Alla luce dei rocamboleschi capovolgimenti di fronte, in un festival di reti, rigori, parate clamorose, goal falliti, espulsioni, ammonizioni e un paio di discutibili decisioni arbitrali, il pareggio è da archiviare come un risultato senza dubbio positivo, nonostante Cagliari e Crotone proseguano inesorabili il loro travolgente cammino. La Salernitana di Leonardo Menichini ha dimostrato di aver ben studiato i temibili avversari biancazzurri, riuscendo loro a impedire il consueto gioco caratterizzato da quelle ragnatele di passaggi rasoterra che rimanda al tiki taka del Barcellona, grazie a un’aggressività e un pressing davvero notevoli, ma anche sorprendenti, alla luce delle ultime deludenti prestazioni; per nostra sfortuna il cambio in panchina ha sortito quell’effetto che ogni società auspica in questi casi (e d’altronde il Pescara dello scorso anno ne sa qualcosa …).

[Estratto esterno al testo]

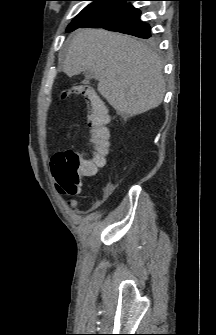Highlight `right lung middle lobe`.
I'll list each match as a JSON object with an SVG mask.
<instances>
[{"instance_id":"obj_1","label":"right lung middle lobe","mask_w":216,"mask_h":335,"mask_svg":"<svg viewBox=\"0 0 216 335\" xmlns=\"http://www.w3.org/2000/svg\"><path fill=\"white\" fill-rule=\"evenodd\" d=\"M87 1H92V3L89 4L86 8H84L77 15V17L69 24L67 32H71L79 28L80 26L91 20L93 17L97 16L98 14L108 9L118 0H87Z\"/></svg>"}]
</instances>
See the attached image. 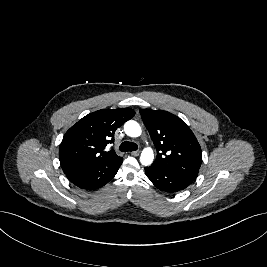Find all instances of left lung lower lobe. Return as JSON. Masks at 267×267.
Here are the masks:
<instances>
[{
	"instance_id": "left-lung-lower-lobe-1",
	"label": "left lung lower lobe",
	"mask_w": 267,
	"mask_h": 267,
	"mask_svg": "<svg viewBox=\"0 0 267 267\" xmlns=\"http://www.w3.org/2000/svg\"><path fill=\"white\" fill-rule=\"evenodd\" d=\"M145 173L158 189L168 193L181 191L195 180L191 177L162 169L153 164L145 167Z\"/></svg>"
}]
</instances>
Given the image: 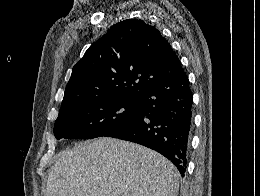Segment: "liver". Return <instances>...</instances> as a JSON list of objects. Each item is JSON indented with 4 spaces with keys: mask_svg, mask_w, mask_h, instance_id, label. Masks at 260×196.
Segmentation results:
<instances>
[{
    "mask_svg": "<svg viewBox=\"0 0 260 196\" xmlns=\"http://www.w3.org/2000/svg\"><path fill=\"white\" fill-rule=\"evenodd\" d=\"M178 176L154 150L99 138L58 154L44 196H177Z\"/></svg>",
    "mask_w": 260,
    "mask_h": 196,
    "instance_id": "1",
    "label": "liver"
}]
</instances>
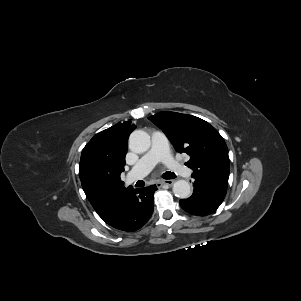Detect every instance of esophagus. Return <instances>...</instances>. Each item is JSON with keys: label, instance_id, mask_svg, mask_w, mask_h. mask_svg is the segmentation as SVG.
<instances>
[{"label": "esophagus", "instance_id": "obj_1", "mask_svg": "<svg viewBox=\"0 0 301 301\" xmlns=\"http://www.w3.org/2000/svg\"><path fill=\"white\" fill-rule=\"evenodd\" d=\"M173 183H174V180L168 179V180H161V181L157 182V185L158 186H162V185L172 186Z\"/></svg>", "mask_w": 301, "mask_h": 301}]
</instances>
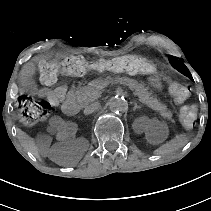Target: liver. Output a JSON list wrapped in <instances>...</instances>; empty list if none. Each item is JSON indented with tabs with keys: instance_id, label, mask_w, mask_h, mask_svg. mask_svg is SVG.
<instances>
[{
	"instance_id": "6515ba94",
	"label": "liver",
	"mask_w": 211,
	"mask_h": 211,
	"mask_svg": "<svg viewBox=\"0 0 211 211\" xmlns=\"http://www.w3.org/2000/svg\"><path fill=\"white\" fill-rule=\"evenodd\" d=\"M18 139L27 150L39 158L38 148L36 147L34 140L20 129H18Z\"/></svg>"
}]
</instances>
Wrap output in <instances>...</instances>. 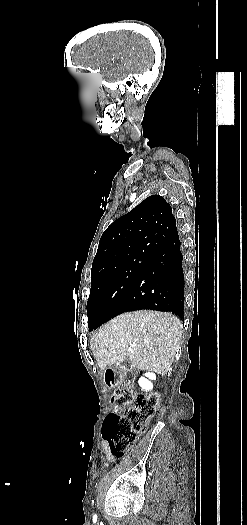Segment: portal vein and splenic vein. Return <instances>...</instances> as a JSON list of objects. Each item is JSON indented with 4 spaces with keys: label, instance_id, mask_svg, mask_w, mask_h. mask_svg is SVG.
Masks as SVG:
<instances>
[{
    "label": "portal vein and splenic vein",
    "instance_id": "1",
    "mask_svg": "<svg viewBox=\"0 0 247 525\" xmlns=\"http://www.w3.org/2000/svg\"><path fill=\"white\" fill-rule=\"evenodd\" d=\"M133 346H134V343H131L130 348H133Z\"/></svg>",
    "mask_w": 247,
    "mask_h": 525
}]
</instances>
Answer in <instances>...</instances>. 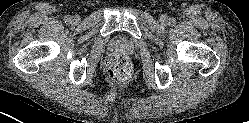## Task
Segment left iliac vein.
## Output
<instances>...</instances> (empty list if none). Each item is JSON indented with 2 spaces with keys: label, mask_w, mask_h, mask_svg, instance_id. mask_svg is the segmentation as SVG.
Returning a JSON list of instances; mask_svg holds the SVG:
<instances>
[{
  "label": "left iliac vein",
  "mask_w": 249,
  "mask_h": 123,
  "mask_svg": "<svg viewBox=\"0 0 249 123\" xmlns=\"http://www.w3.org/2000/svg\"><path fill=\"white\" fill-rule=\"evenodd\" d=\"M160 21H161L162 24L166 25L169 22V18H168L167 15H161Z\"/></svg>",
  "instance_id": "left-iliac-vein-1"
}]
</instances>
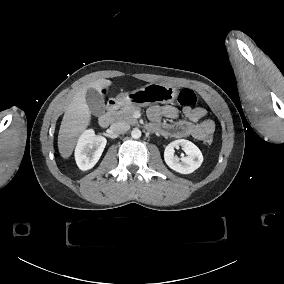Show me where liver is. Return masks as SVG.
<instances>
[{
  "label": "liver",
  "mask_w": 284,
  "mask_h": 284,
  "mask_svg": "<svg viewBox=\"0 0 284 284\" xmlns=\"http://www.w3.org/2000/svg\"><path fill=\"white\" fill-rule=\"evenodd\" d=\"M111 85L110 80L99 78L82 85L67 104L59 129L58 149L63 158H68L76 145L77 138L85 131L90 122V110L86 103V93L93 88L101 93L103 88Z\"/></svg>",
  "instance_id": "6515ba94"
}]
</instances>
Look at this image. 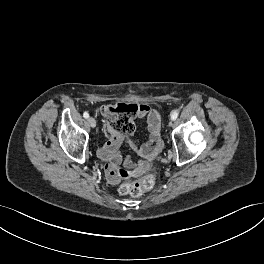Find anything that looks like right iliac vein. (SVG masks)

Peccato che una così entusiasmante partita non abbia avuto la cornice di pubblico meritata, la ben nota decisione da parte dell’Osservatorio Nazionale sulle Manifestazioni Sportive che ha vietato la trasferta ai supporter adriatici, rappresenta l’ennesima sconfitta, in termini d’immagine, per il calcio nostrano. Non è certo questa la giusta cornice per cercare colpevoli e responsabili di queste scelte, un po’ forzate e un po’ necessarie, ma una riflessione sugli aspetti sociali, che ci pongono, in termini di civiltà, lontani da quelle nazioni calcisticamente nostre vicine di casa e ben più evolute, va certamente fatta. Impianti spesso non all’altezza e scarsa propensione all’educazione civica, sono elementi che i nostri governanti non possono più permettersi di trascurare; è innegabile, piaccia o no, che il Calcio nel nostro Paese rappresenti lo specchio della Società, rendere migliore il primo, significherebbe anche porre parziale rimedio alle mancanze della seconda, pensiamoci!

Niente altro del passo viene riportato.